Nella nota diffusa dall’ufficio di Guterres, il Segretario Generale ha esortato le autorità venezuelane a non usare “forza letale” contro i civili. Dal canto suo, nel briefing al Palazzo di Vetro Arreaza, sventolando la Carta delle Nazioni Unite, è tornato a contestare le “interferenze straniere”, in primis statunitensi, negli affari venezuelani, denunciando la presenza di gruppi paramilitari al confine con la Colombia ed elencando le diverse “operazioni false flag” a suo avviso condotte negli anni passati contro la sovranità del Venezuela.
Ai giornalisti che gli hanno chiesto conto delle violenze delle ultime ore, il Ministro ha innanzitutto glissato, sottolineando però la tendenza generale ad accusare Maduro “per tutto quello che succede”. Quindi, noi della Voce gli abbiamo chiesto un follow-up, domandando se i militari avessero ricevuto ordini precisi di sparare sui civili, e cosa sarebbe successo a chi di loro avesse deciso di non seguirli. (Vedere Video sotto dal minuto 20:31)

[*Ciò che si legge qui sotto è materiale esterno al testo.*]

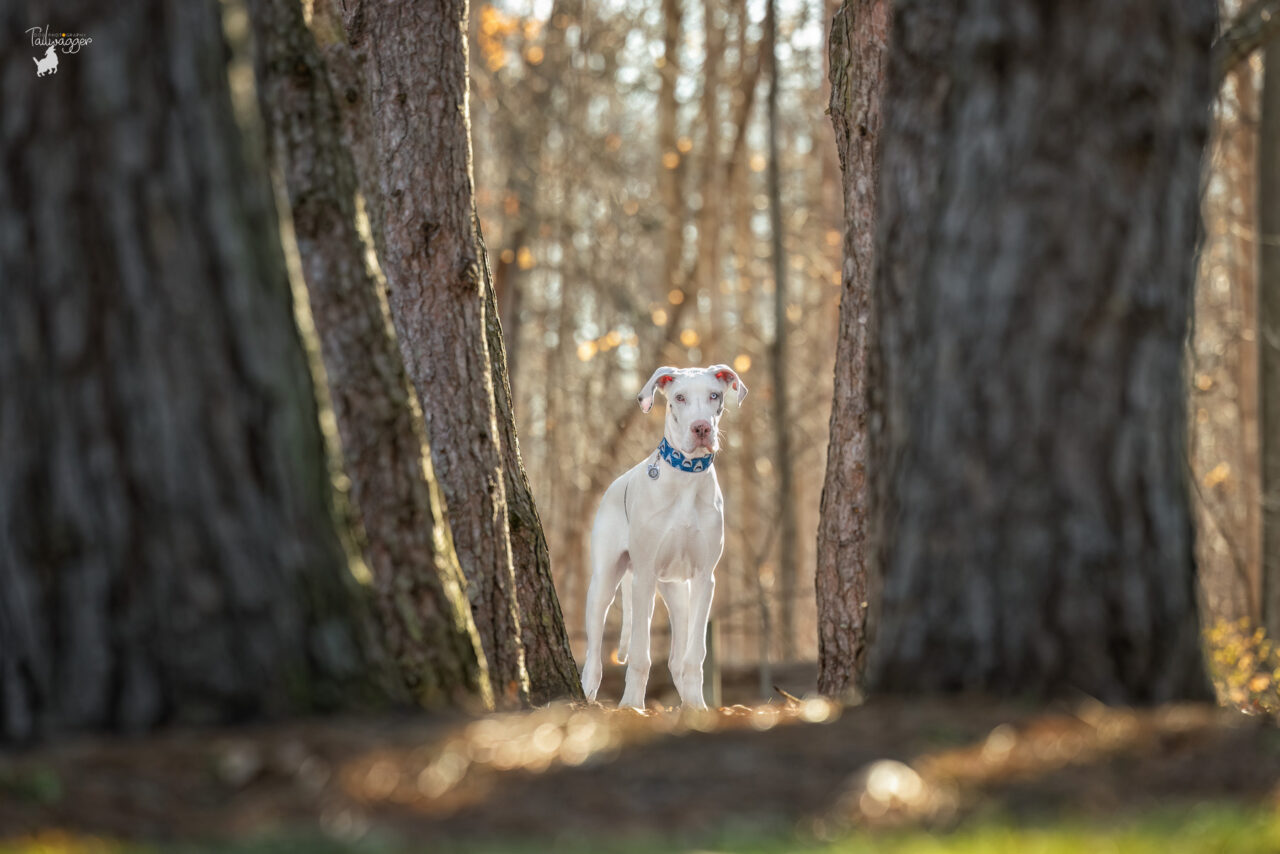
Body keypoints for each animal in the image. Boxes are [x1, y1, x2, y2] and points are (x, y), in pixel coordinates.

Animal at [583, 363, 747, 711]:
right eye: (679, 398)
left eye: (715, 395)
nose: (701, 428)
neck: (686, 475)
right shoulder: (644, 576)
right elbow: (640, 654)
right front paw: (632, 706)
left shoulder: (704, 578)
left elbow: (695, 654)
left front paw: (697, 707)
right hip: (606, 583)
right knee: (594, 653)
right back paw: (587, 694)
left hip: (677, 591)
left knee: (677, 657)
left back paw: (688, 699)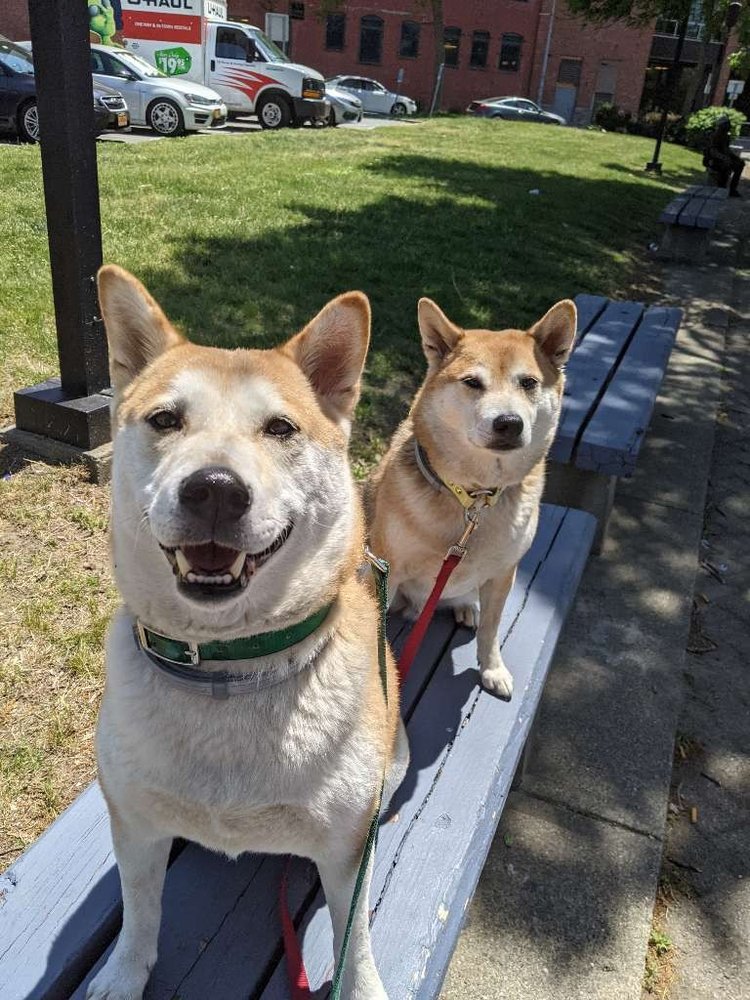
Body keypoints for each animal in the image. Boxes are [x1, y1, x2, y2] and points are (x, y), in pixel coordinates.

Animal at [88, 264, 412, 1000]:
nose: (214, 488)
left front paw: (364, 985)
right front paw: (124, 975)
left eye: (280, 427)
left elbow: (355, 940)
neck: (228, 669)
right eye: (166, 419)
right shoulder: (134, 823)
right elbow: (140, 913)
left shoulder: (347, 849)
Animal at [368, 300, 580, 700]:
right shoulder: (388, 570)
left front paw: (492, 669)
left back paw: (466, 608)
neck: (473, 498)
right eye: (472, 383)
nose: (509, 422)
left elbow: (492, 632)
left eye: (528, 383)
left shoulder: (502, 574)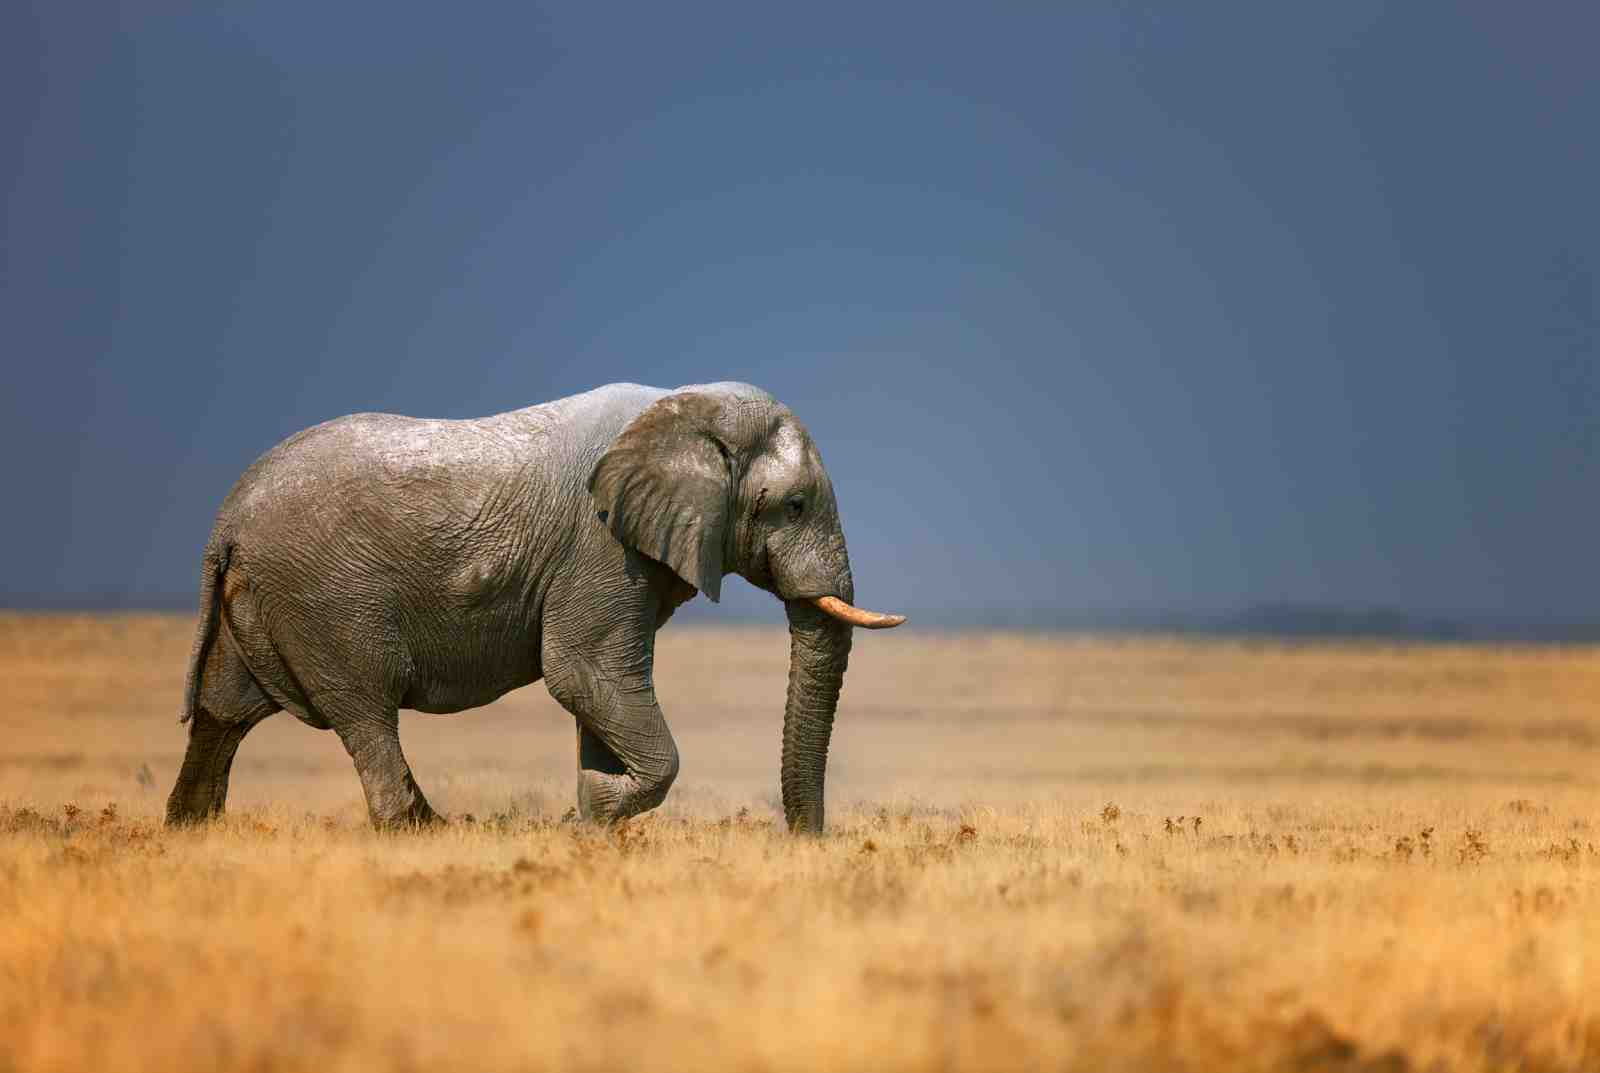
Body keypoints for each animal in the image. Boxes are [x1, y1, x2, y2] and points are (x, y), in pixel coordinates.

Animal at [165, 381, 904, 833]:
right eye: (795, 505)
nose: (805, 842)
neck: (685, 408)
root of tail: (227, 518)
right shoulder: (599, 545)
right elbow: (582, 674)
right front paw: (592, 812)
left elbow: (600, 689)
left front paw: (591, 819)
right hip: (327, 597)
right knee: (365, 708)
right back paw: (421, 831)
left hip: (263, 596)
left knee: (225, 709)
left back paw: (192, 829)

Nella domanda, abbiamo fatto riferimento ai fatti di piazza Tienanmen, quando uno studente impedì il passaggio di un carro armato semplicemente ponendosi di fronte ad esso pacificamente. In quel caso – era il sottinteso – nessuno gli sparò. Arreaza ha sostanzialmente negato la veridicità della versione riportata dai media, chiedendoci se avessimo visto un video dei fatti (ad oggi non disponibile e mai pubblicato da nessun media), e sottolineando che i membri dell’esercito venezuelano non hanno mai ricevuto ordini simili, visto che “noi vogliamo la pace e la stabilità”. “Le notizie sull’uso di armi leggere al confine venezuelano non sono corrette, un militare non avrà mai l’ordine di sparare ai civili”, ha detto. Aggiungendo che “i soldati sono lì per proteggere il territorio venezuelano”.
D’altra parte, Arreaza ha confermato che l’amministrazione di Nicolás Maduro è in contatto con altri Paesi dell’area per esprimere la propria preoccupazione per un possibile intervento militare straniero. “Comunichiamo con le autorità di Porto Rico e della Repubblica Dominicana, a cui esprimiamo la nostra preoccupazione”, Paesi che, ha proseguito, “hanno negato l’arrivo di forze speciali nel loro territorio: confidiamo che sia così”, ha spiegato.